For office workers confined to windowless cubicles and back-to-back meetings, even small doses of nature — a lunchtime walk to a nearby garden, a potted plant on the desk, or a video call taken on a wooded path — can ease stress and sharpen focus, workers and workplace wellness advocates said.
The challenge is real for many professionals, particularly in winter and in dense urban settings, but workers and employers are developing strategies to weave the natural world into the nine-to-five, from structured walking programs to corporate campuses redesigned around outdoor access.
Bringing nature to a windowless office
Anna Rose Smith, a psychotherapist who grew up climbing trees and playing soccer in South Dakota, said she struggled when her first job required working in a windowless office in Utah.
She adapted by spending lunch breaks walking to nearby fountains or gardens. She picked up flower petals and leaves and brought them back to her desk. She also listened to recorded bird songs at work, sometimes incorporating the sounds into sessions with clients.
“It helps to just have that reminder that these things are going on outside,” Smith said. “I can remember, no matter what happens in this room or with my job today, there’s still going to be birds singing.”
Smith now lives in North Carolina and sometimes asks to join video meetings by smartphone and headphones, stepping outside while colleagues remain at their desks.
“I do definitely feel more calm,” she said. “I think it helps with focus as well.
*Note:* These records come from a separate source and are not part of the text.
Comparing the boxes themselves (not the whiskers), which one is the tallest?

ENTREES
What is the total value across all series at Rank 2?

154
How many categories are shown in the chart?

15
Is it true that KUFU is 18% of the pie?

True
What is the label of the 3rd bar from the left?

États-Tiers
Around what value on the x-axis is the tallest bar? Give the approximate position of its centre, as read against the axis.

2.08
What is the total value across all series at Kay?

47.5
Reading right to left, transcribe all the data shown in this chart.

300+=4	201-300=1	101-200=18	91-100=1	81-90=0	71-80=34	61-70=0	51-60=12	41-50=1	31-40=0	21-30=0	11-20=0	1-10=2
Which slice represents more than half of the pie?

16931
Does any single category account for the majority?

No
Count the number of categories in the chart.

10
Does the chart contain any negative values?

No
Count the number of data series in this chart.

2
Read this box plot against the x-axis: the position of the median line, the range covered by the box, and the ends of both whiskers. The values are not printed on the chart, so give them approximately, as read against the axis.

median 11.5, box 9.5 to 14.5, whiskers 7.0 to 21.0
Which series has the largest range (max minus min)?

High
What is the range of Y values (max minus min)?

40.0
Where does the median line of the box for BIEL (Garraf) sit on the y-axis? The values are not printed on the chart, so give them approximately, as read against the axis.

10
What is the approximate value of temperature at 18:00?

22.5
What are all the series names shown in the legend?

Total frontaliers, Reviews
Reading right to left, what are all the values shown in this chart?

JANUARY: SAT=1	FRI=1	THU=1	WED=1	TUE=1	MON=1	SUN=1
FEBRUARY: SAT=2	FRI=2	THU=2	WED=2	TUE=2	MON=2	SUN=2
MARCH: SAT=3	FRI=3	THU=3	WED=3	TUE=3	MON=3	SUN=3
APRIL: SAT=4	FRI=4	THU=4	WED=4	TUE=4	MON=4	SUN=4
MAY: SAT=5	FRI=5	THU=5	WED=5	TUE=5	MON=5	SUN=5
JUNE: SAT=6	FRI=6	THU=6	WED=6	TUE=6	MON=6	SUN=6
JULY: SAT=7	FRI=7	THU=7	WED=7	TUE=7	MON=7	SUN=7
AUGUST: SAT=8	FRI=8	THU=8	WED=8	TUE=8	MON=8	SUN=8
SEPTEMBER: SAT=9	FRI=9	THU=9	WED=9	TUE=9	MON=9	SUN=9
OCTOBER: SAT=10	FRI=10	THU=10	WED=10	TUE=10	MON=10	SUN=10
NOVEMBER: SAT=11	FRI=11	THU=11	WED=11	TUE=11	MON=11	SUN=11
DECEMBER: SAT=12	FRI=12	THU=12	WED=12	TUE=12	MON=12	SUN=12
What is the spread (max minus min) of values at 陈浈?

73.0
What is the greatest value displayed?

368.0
I’m just feeling more peaceful and optimistic.”
Outdoor meetings and walking groups
Meetings do not have to happen indoors. Smith sometimes suggests “walk and talk” meetings at a nearby greenway — an approach that Atlantic Packaging, a sustainable packaging manufacturer headquartered in Wilmington, North Carolina, has adopted company-wide.
Becca Schusler, Atlantic Packaging’s wellness director, said the company encourages employees to hold meetings in facility courtyards or while walking. In 2024, the company launched a nature challenge in which employees across the country tracked time spent outdoors — dog walking, eating meals outside, watching sunsets — and uploaded photos to a shared group chat.
“It was just so wonderful because we got sunrises in the mornings, sunsets at night from all different areas, from the beach to the mountains in Nevada,” Schusler said.
Some participants reported feeling they handled stress better as a result. A separate group of employees gathers for “Walk it out Wednesdays,” a weekly group stroll.
“It helps provide a quick break in the day where they can reset and refocus,” Schusler said.
Designing for the outdoors
Ford Motor Company took a structural approach when it redesigned its Dearborn, Michigan, headquarters in 2025. The automaker included native plants, walking paths, and outdoor pavilions and encouraged employees to use the grounds for meetings. The parking lot was placed further from the main building so workers would walk past tall grasses, rocky outcroppings, bridges, and flowers on the way in.
Jennifer Kolstad, Ford’s global and brand design director, said the company placed offices in the center of floors so exterior walls with tall windows could be enjoyed by everyone in collaborative spaces, rather than reserved for private offices.
“We are very careful about how we are engineering space so that our brains and our bodies react positively,” Kolstad said. “Designing for human health is our priority, our responsibility.”
Finding moments outside
Individual workers are finding their own approaches. Erin Mantz, vice president of marketing for public relations firm Zeno Group in Washington, D.C., walks to a Pilates class before work four times a week. On days she works from home, she takes breaks to walk her dog on the paths in her neighborhood.
Mantz said she grew up in Chicago running outside with neighborhood friends and found it hard to maintain that connection when prior jobs required full-time office work.
“Growing up Gen X, we were always running around outside, and you have that great feeling of freedom and fresh air,” she said.
With a hybrid schedule now, she said she has rediscovered what outdoor time provides.
“It’s so good for me,” Mantz said. “The fresh air reminds me of that youthfulness of being outside, and I think it’s physical and mental, honestly. I feel reinvigorated.”
For workers in cold climates or stuck in windowless spaces, smaller accommodations can help. Smith kept a low-light pothos plant in her windowless office for years, moving it on weekends to a colleague’s windowed space to catch sunlight. When extreme weather makes outdoor access impossible, she said, even a view matters.
“If it’s really ugly weather, extreme, then I think that’s where windows are truly a godsend,” she said.